President Weah’s prayer exhortations over the weekend, has finally laid to rest rife public speculations about where he stood on those allegations first publicly disclosed by CDC Chairman Mulbah Morlu. Morlu had specifically named opposition figures including Charles Brumskine, Alexander Cummings, former Vice President Joseph Nyuma Boakai and others as individuals plotting the assassination of President Weah.
It can be recalled that the Daily Observer in its February 8th 2019 editorial questioned where President Weah stood on Morlu’s allegations. The editorial, noting that Morlu had not offered a single shred of evidence to substantiate his claims, maintained that his allegations were indeed grave and they warranted an urgent Police criminal investigation to lay bare the facts.
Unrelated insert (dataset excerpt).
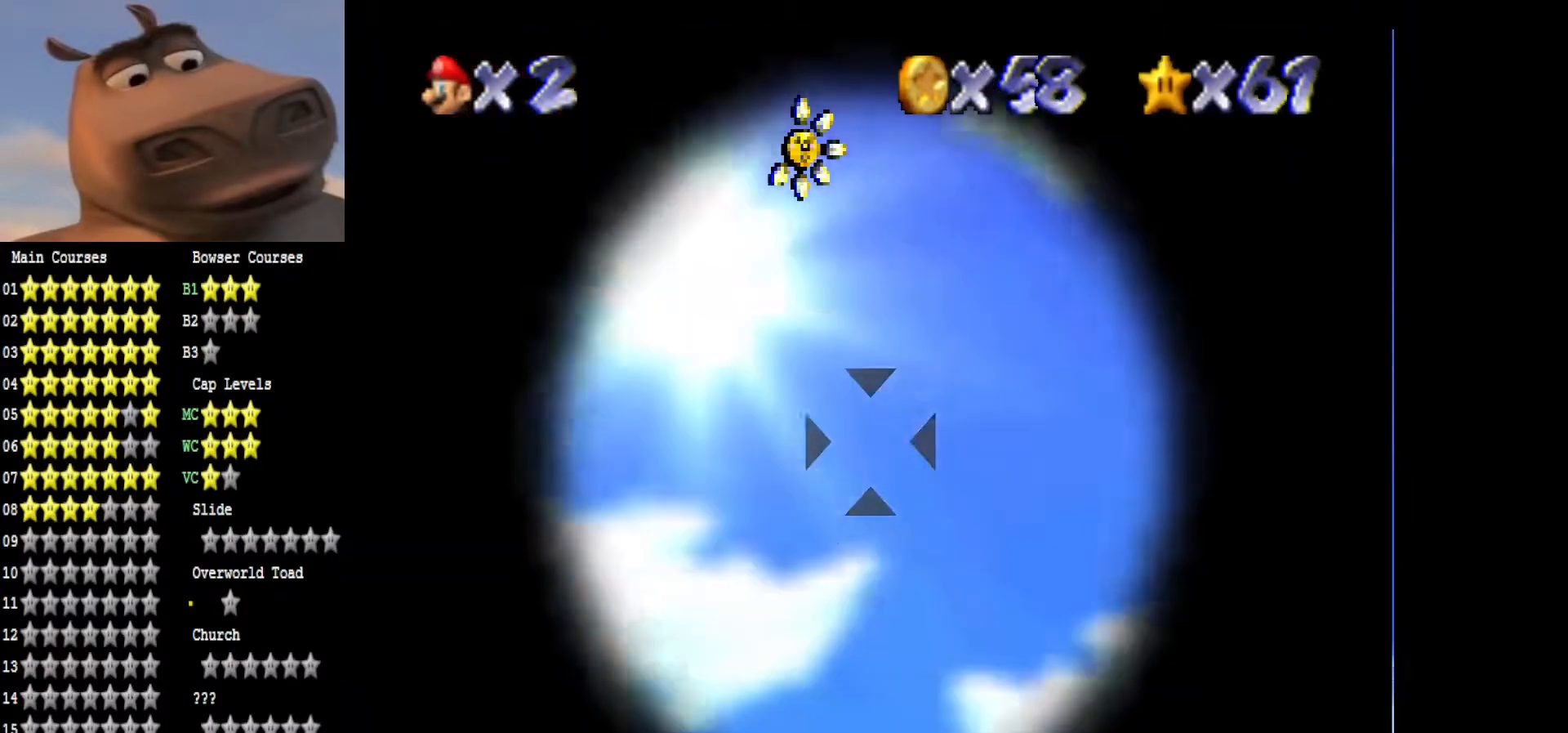
{"buttons": [], "left_stick": "right", "right_stick": "center", "events": [[183, "left_stick", "center"], [383, "left_stick", "right"]]}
The Daily Observer’s editorial also noted that it appeared that some individuals were bent on creating a climate of fear, judging from recent past experience where a rash of incidents of mindless political violence involving officials of the CDC and government, has been treated with benign concern by the Liberia National Police.
The Daily Observer further observed that the fruits of their actions will only succeed in making President Weah a virtual prisoner of fear, hyped up by individuals with self-seeking interests.
And above all the editorial noted with troubling concern that security sources say that President Weah appeared to convey the impression that he actually believes what Morlu is telling him that plans are being hatched to assassinate him.
Now President Weah has just confirmed worst fears that he actually takes stock in the tissue of lies and deceit being spun around him by crafty individuals whose inordinate ambition is to accumulate wealth even if it means acquiring it illegally or by questionable means.
In view of this development, this newspaper is constrained to question whether it is the nation’s security and intelligence services providing such information to the President.
In case they are, then we must also question why have these agencies, including the Justice Minister who is head of joint security, failed to act by arresting and charging those involved and have them appear before a court of competent jurisdiction?
Whatever may be the case, the public has a right to be fully informed. Already a cloud of suspicion has been thrown over a number of individuals and institutions all for the wrong reasons.
Many of them are now living in fear of threat to their lives by zealots prepped by the violent rhetoric of those creating such hype and fabricating base lies with the intention to distract public attention from shortcomings of this government, whatever those short comings may be.
This newspaper holds the strong conviction that the Justice Minister, who is indeed the chief legal advisor of President as well as head of the joint security, should clear the air on this. Did he advise the President, based on security reports, that his life was at risk?
For example, was the President’s exhortations and disclosures at the Methodist Convention part and parcel of a threat mitigation strategy proposed by the national security apparatus?
This newspaper must again warn President Weah that he risks losing it all, should he continue along the path he appears to be treading. We recall that contrived coup plots, and bogus assassination attempts were scripts employed by past governments to stifle free expression and muzzle criticism of government policies.
From history we know that such contrivances have never helped the ruling establishment; instead they have hastened the advent of their nadir. And the examples of Presidents Tolbert, Doe and Taylor, all of who met an inglorious end to their rule, are still fresh, reminding all and sundry what await those who ignore the lessons of history.
But all is not lost. President Weah still has the chance to pull back from the brink while he yet has the chance. He must avoid being boxed into a tight corner by his sparring partners.
Just what will be his next move? Will he or his Justice Minister order the arrest of the plotters against this life? In such a case accused individuals will have to be brought before a court of competent jurisdiction. And the trial might not last a day or a week. It may drag into months.
Against the backdrop of deteriorating economic conditions and attending hardships, it becomes difficult to fathom just how this government is going to keep a lid on public concerns about excruciating economic conditions and yet conduct a trial replete with political overtones.
This is indeed a risky adventure which must be avoided. President Weah is urged to reflect and consider the dangers he is inclined to court. As this newspaper has repeatedly warned, President Weah should not allow others to use his hand to draw their roasted palm nuts from the fire.